Kekeliruan kedua dari pandangan Marxisme adalah ketika mereka mengatakan, "Kerusakan moral merupakan akibat dari kelemahan ekonomi." Berdasarkan itu, bisa dikatakan bahwa apabila seseorang mencuri, umpamanya maka tindakannya itu lebih disebabkan oleh tekanan kemiskinan!

Untuk itu kita juga memiliki 35 juta orang yang menyaksikan bawah Syah Iran, si penghianat adalah gembong para perampok. Kondisi kehidupan ekonomi dirinya tidaklah miskin demikian pula halnya dengan status ekonomi dari berbagai pencuri kelas kakap lainnya di seantero sejarah.

Kekeliruan ketiga Marxisme terjadi dalam perkataannya "Yang mencetuskan revolusi adalah gerakan orang-orang miskin dan perlawanan kaum yang kelaparan melawan para pengaruh keuntungan!"

Lagi-lagi kita semua yang menyaksikan fenomena di Iran bahwa revolusi Islam Iran diledakkan demi mewujudkan gagasan serta kemerdekaan dalam melaksanakan hukum-hukum Ilahi, bukan demi roti dan air, juga bukan dikarenakan tinggi rendahnya harga barang-barang! Jika benar bahwa revolusi tersebut merupakan bentuk perlawanan orang-orang miskin (vis a vis segelintir penggeruk keuntungan), tentunya mereka yang pertama kali akan menggelar revolusi adalah para penduduk yang tinggal di daerah Kurdistan, Sistan atau Balujistan.

Namun, api revolusi yang di sulut dari Madrasah Faidhiah dan dipimpin para ulama, dengan mengumandangkan slogan Allahu akbar, justru  terjadi pada hari-hari Asyura (10 Muharram). Dan pergerakan tersebut mencapai puncaknya tak kala hari Arba'in (hari ke-40 dari kesyahidan Imam Husein di medan Karbala, tanggal 28 Safar).

Semua itu merupakan bukti nyata bahwa yang menggerakkan revolusi tak lain dari spirit keyakinan (ideologi) bukannya perut. Revolusi tersebut menggelar tak lain demi menghidupkan undang-undang Ilahi dan mencampakkan undang-undang penguasa zalim.

DATA TERCATAT:
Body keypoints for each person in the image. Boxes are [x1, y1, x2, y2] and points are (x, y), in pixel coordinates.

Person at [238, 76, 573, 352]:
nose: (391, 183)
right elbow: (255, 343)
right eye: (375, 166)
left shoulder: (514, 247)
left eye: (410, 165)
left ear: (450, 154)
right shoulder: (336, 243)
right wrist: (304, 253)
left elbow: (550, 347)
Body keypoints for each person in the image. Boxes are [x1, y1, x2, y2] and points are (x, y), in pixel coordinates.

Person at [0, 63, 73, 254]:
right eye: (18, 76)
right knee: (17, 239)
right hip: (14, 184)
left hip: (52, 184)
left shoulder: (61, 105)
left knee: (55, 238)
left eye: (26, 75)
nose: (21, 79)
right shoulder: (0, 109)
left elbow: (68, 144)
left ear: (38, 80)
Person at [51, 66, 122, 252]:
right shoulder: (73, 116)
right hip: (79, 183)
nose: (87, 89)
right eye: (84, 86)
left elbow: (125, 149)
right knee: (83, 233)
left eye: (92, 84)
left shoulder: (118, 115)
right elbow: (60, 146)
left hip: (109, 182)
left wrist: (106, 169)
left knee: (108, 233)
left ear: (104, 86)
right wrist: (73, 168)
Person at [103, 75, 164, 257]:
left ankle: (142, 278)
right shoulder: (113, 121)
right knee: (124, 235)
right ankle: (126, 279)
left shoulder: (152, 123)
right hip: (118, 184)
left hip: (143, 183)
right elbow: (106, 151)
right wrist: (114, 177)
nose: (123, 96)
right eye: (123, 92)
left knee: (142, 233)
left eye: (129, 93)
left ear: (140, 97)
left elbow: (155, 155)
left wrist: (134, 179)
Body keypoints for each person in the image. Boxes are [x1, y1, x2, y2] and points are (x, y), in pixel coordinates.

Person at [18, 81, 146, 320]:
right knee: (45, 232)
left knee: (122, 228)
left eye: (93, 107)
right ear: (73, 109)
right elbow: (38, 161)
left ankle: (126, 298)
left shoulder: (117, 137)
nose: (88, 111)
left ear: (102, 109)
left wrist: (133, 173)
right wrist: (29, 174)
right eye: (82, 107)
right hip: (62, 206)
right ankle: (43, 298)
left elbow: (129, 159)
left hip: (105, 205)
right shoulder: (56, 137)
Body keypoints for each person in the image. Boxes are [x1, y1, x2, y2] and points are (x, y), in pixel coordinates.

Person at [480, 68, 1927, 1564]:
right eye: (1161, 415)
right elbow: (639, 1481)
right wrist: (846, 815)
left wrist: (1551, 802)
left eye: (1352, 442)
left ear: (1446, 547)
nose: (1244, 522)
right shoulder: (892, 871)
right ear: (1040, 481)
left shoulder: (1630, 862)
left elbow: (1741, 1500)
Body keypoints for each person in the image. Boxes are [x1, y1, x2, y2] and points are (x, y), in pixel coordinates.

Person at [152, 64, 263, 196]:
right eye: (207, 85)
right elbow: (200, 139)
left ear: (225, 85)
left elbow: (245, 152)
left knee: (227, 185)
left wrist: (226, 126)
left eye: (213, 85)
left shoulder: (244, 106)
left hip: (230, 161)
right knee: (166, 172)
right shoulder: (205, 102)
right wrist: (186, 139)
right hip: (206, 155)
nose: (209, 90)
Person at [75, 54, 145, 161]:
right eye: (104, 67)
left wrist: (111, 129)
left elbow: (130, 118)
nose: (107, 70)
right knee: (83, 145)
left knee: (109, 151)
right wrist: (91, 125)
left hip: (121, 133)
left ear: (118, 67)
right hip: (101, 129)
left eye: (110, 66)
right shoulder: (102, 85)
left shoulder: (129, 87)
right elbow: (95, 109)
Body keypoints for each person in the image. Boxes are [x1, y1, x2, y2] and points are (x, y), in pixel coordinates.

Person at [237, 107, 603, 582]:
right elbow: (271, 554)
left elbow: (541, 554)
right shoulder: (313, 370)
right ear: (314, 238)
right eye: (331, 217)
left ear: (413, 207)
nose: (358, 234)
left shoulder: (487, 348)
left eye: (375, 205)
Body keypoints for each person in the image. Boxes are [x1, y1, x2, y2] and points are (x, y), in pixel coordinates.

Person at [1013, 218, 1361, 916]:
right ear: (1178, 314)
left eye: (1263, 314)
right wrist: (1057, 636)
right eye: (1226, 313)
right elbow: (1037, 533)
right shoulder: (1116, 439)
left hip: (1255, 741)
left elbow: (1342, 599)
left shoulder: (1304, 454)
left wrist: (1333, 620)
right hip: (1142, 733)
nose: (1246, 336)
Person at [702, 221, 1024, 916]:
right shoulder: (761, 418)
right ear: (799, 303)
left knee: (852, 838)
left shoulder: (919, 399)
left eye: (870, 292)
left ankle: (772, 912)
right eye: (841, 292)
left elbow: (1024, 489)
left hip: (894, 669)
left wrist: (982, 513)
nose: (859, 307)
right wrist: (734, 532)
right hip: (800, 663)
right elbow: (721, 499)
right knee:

DAFTAR TUGAS:
[A] Ringkas paragraf teks latihan yang diawali "Namun, api revolusi" menjadi versi yang lebih singkat tanpa menghilangkan fakta utamanya.
[B] Tuliskan kembali secara persis bagian teks latihan yang dimulai dari "Namun, api revolusi" dan berakhir pada "undang-undang penguasa zalim.".

KUNCI JAWABAN:
[A] Revolusi yang dipicu dari Madrasah Faidhiah dan dipimpin para ulama dengan slogan Allahu akbar justru meletus pada hari-hari Asyura (10 Muharram). Revolusi itu memuncak pada hari Arba'in (28 Safar), yaitu hari ke-40 kesyahidan Imam Husein di Karbala.

[B]
Namun, api revolusi yang di sulut dari Madrasah Faidhiah dan dipimpin para ulama, dengan mengumandangkan slogan Allahu akbar, justru  terjadi pada hari-hari Asyura (10 Muharram). Dan pergerakan tersebut mencapai puncaknya tak kala hari Arba'in (hari ke-40 dari kesyahidan Imam Husein di medan Karbala, tanggal 28 Safar).

Semua itu merupakan bukti nyata bahwa yang menggerakkan revolusi tak lain dari spirit keyakinan (ideologi) bukannya perut. Revolusi tersebut menggelar tak lain demi menghidupkan undang-undang Ilahi dan mencampakkan undang-undang penguasa zalim.